::: Page excerpt :::

To help leaders and managers begin their lean journey, LEI founder Jim Womack explains the fundamentals of lean thinking and practice and offers practical advice in this animated video. Find a transcript below.
“Where do you start? Lean is not a grand theory; it’s a set of standard practices developed for your organization based on experiments. So, start with a value-creating process — what we call a value stream or a model line — to learn what works best for you.
An A3 is the best way to create your hypothesis about how to make things better. [In the A3 process], you determine the current state and identify the business problem — the opportunity — and its root cause. Then, you measure the performance gap and inventory the potential countermeasures. Then, you select the most promising countermeasure, and conduct PDCA — plan, do, check, act. That’s science. That’s management by science.
Now, with regard to where to start, everyone wants to start with the CEO, [saying], “If my CEO would just do this, everything would be great.” That’s great — if they will. And many want to start with education in lean thinking and/or benchmarking. But you’re probably not the CEO, and education and benchmarking produce no benefit without action, which is to say: without experiments.

::: Records for the exercise :::

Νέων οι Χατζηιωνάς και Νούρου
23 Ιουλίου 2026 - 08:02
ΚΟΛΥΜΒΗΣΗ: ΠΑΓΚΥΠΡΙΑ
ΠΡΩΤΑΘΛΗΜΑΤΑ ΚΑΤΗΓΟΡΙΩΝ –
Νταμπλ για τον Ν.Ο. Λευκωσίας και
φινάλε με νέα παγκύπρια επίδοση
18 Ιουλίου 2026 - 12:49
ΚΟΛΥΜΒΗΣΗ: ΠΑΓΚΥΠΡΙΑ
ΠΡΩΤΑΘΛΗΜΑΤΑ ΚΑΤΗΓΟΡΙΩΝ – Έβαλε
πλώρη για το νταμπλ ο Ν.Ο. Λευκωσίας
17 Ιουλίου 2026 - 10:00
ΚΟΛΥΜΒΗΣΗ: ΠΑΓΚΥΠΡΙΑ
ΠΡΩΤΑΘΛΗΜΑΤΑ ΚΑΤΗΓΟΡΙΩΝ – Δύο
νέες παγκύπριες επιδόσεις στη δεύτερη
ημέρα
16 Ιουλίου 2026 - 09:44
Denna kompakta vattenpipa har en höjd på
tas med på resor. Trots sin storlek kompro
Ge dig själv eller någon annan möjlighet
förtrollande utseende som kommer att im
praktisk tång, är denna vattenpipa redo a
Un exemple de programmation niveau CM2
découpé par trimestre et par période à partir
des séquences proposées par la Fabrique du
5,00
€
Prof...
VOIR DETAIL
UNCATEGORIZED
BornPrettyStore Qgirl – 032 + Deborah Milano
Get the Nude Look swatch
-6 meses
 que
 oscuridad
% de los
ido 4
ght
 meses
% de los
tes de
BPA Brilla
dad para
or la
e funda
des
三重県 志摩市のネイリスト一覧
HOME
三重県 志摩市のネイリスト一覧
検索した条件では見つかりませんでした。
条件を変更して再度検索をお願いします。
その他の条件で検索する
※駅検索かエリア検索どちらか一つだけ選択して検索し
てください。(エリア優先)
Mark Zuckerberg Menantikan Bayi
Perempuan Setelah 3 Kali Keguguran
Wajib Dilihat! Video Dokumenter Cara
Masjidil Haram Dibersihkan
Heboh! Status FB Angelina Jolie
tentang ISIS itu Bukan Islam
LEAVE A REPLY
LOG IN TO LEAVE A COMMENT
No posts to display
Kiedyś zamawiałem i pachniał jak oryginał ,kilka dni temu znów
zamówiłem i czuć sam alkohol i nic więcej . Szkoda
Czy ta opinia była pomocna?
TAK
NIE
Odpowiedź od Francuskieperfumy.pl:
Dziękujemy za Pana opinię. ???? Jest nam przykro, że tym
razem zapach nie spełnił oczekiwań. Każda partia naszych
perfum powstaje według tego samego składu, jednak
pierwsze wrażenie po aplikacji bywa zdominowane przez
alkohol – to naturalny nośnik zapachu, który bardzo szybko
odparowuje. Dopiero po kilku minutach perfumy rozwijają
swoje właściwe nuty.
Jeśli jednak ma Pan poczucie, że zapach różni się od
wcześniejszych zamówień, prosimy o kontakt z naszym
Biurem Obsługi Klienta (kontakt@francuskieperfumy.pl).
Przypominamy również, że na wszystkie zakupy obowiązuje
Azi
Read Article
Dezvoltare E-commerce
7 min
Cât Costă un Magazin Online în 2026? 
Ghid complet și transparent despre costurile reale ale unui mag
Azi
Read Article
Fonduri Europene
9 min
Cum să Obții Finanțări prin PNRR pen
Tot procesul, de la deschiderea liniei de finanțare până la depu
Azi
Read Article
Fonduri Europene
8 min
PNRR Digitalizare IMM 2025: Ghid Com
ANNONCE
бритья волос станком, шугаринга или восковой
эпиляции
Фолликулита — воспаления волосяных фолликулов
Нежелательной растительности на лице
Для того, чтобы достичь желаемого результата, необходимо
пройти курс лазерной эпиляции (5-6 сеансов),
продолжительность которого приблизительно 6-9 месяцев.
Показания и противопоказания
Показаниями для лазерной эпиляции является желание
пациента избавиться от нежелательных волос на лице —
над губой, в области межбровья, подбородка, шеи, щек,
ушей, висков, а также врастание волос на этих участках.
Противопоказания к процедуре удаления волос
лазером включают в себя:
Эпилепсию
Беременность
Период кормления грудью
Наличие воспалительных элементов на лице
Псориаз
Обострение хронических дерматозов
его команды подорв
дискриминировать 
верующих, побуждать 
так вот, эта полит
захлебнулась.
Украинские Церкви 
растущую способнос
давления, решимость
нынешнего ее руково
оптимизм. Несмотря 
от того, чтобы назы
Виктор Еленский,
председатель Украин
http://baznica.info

:::

Written task A
Arrange the entry lines, starting at the first line of the entries and ending at the line containing "Un exemple de programmation niveau CM2", as a Markdown table with the columns Number and Entry line. Omit any blank lines.
Written task B
Extend the transcript on starting a lean journey, beginning right after its final sentence.

Exercise output A
| Number | Entry line |
|---|---|
| 1 | Νέων οι Χατζηιωνάς και Νούρου |
| 2 | 23 Ιουλίου 2026 - 08:02 |
| 3 | ΚΟΛΥΜΒΗΣΗ: ΠΑΓΚΥΠΡΙΑ |
| 4 | ΠΡΩΤΑΘΛΗΜΑΤΑ ΚΑΤΗΓΟΡΙΩΝ – |
| 5 | Νταμπλ για τον Ν.Ο. Λευκωσίας και |
| 6 | φινάλε με νέα παγκύπρια επίδοση |
| 7 | 18 Ιουλίου 2026 - 12:49 |
| 8 | ΚΟΛΥΜΒΗΣΗ: ΠΑΓΚΥΠΡΙΑ |
| 9 | ΠΡΩΤΑΘΛΗΜΑΤΑ ΚΑΤΗΓΟΡΙΩΝ – Έβαλε |
| 10 | πλώρη για το νταμπλ ο Ν.Ο. Λευκωσίας |
| 11 | 17 Ιουλίου 2026 - 10:00 |
| 12 | ΚΟΛΥΜΒΗΣΗ: ΠΑΓΚΥΠΡΙΑ |
| 13 | ΠΡΩΤΑΘΛΗΜΑΤΑ ΚΑΤΗΓΟΡΙΩΝ – Δύο |
| 14 | νέες παγκύπριες επιδόσεις στη δεύτερη |
| 15 | ημέρα |
| 16 | 16 Ιουλίου 2026 - 09:44 |
| 17 | Denna kompakta vattenpipa har en höjd på |
| 18 | tas med på resor. Trots sin storlek kompro |
| 19 | Ge dig själv eller någon annan möjlighet |
| 20 | förtrollande utseende som kommer att im |
| 21 | praktisk tång, är denna vattenpipa redo a |
| 22 | Un exemple de programmation niveau CM2 |

Exercise output B
Number one, start where you are, whether you’re the CEO, the COO, the CFO, the CIO, a business unit head, a department head, a facility manager, an area leader within the facility, product-line manager. Start where you are. Note that I’ve not listed the leaders of the operational excellence or continuous improvement programs.
We’ve learned that lean transformation must be led by line managers. So the job of the continuous improvement or Op-Ex department is to coach line managers on how to run experiments and provide technical assistance as necessary.
Point two — point one, start where you are — point two, start with experiments. They can provide more value for customers by eliminating waste and creating success. Start with something important.
To sum up, whoever you are, and wherever you start, pick a value-creating process, not just spread all over the place, but pick a value stream. Create an A3. Run experiments. Reflect on what you’ve learned. Then, share your findings with the rest of your organization. We call that yokoten — the horizontal or vertical spread of good ideas — and keep experimenting.
Lean is not a program; it is not time-limited; it has no end.”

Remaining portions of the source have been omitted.